Autre temps fort, un moment de recueillement près d'un immeuble commercial du centre-ville qui a été bombardé par l'armée russe, le 14 juillet 2022. Un acte de guerre qui a fait 28 morts, dont 3 enfants, 197 blessés et 4 disparus.

Priorités à l'agriculture et à la recherche


Sur le plan institutionnel, l'élu de centre-gauche note que «l'Union européenne a une démarche d'accompagnement en terme de transparence et de lutte contre la corruption». En fonction de quoi, «on peut imaginer des échanges de savoir-faire d'élus et de fonctionnaires dont [les Ukrainiens] pourraient s'inspirer».

Une coopération économique pourrait découler d'un futur partenariat entre les deux régions. «Il y a des marchés pour des entreprises françaises et il y a peut-être des opportunités en France pour les entreprises ukrainiennes», analyse Patrick Molinoz. «Le partenariat pose un cadre institutionnel en définissant un thème prioritaire et ensuite ce sont les acteurs qui entrent dans l'opérationnel».

Les interlocuteurs rencontrés sont notamment demandeurs de pouvoir exporter de la bière et de la moutarde au sein de l'Union européenne. «Les échanges avec les professionnels de l'agriculture sont un vrai axe à travailler», insiste l'élu régional.

En dehors de l'agriculture, l'axe de la recherche pourrait être priorisé puisque la convention quadripartite a déjà débouché sur un master commun portant sur le droit européen.

«Un an après, la Bourgogne-Franche-Comté est la seule Région a avoir renouvelé son aide»


«Il y a de la matière à mettre dans un partenariat au-delà du soutien politique, symbolique et humanitaire. (…) Un jumelage pourrait renforcer la densité d'un partenariat», évoque Patrick Molinoz en référence à des démarches ainsi favorisées en Allemagne.

«Il y a eu un très grand mouvement de solidarité français pro-Ukraine.  La solidarité a été très forte dans une logique humanitaire, comme en réponse à une catastrophe naturelle ; on est dans un tremblement de terre qui a des répliques permanente», analyse l'élu régional. «Un an après, la Bourgogne-Franche-Comté est la seule Région a avoir renouvelé son aide.»
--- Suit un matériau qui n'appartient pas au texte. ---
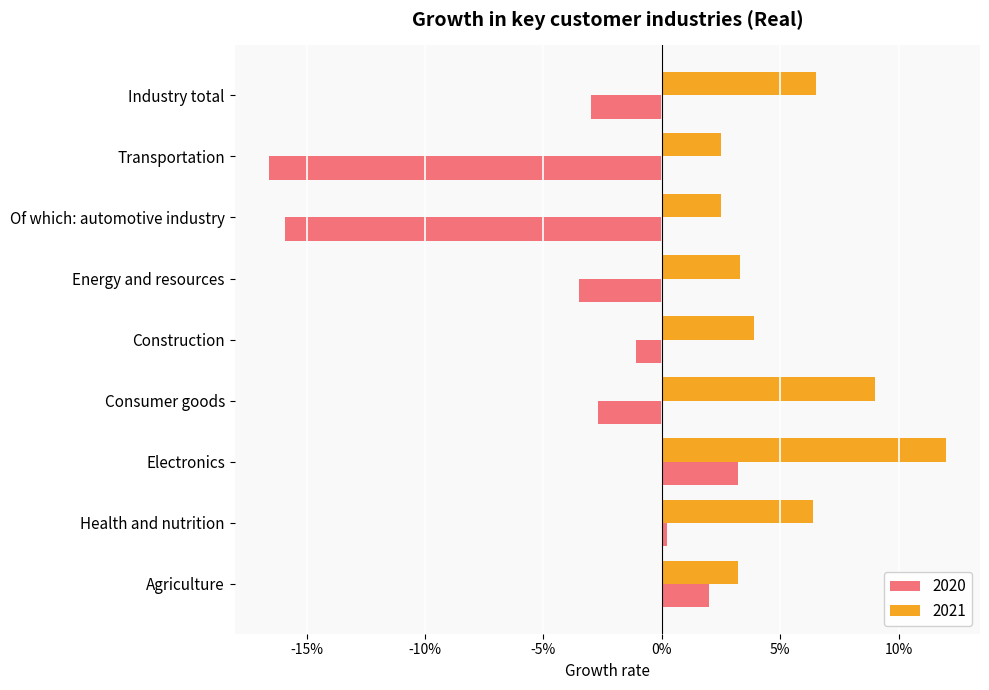

What are all the series names shown in the legend?

2020, 2021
«Le sujet, c'est le soutien dans la durée», poursuit Patrick Molinoz, «c'est dans la durée qu'il faut s'inscrire, pour l'aspect quotidien et préparer une reconstruction d'où l'idée d'un partenariat qui entraîne de nombreux secteurs des activités humaines».

Dans l'immédiat, la délégation a prévu d'effectuer avec Vitagora un bilan à la fin du mois d'août avant d'envisager un nouveau déplacement à Vinnytsia, impliquant cette fois une délégation plus importante.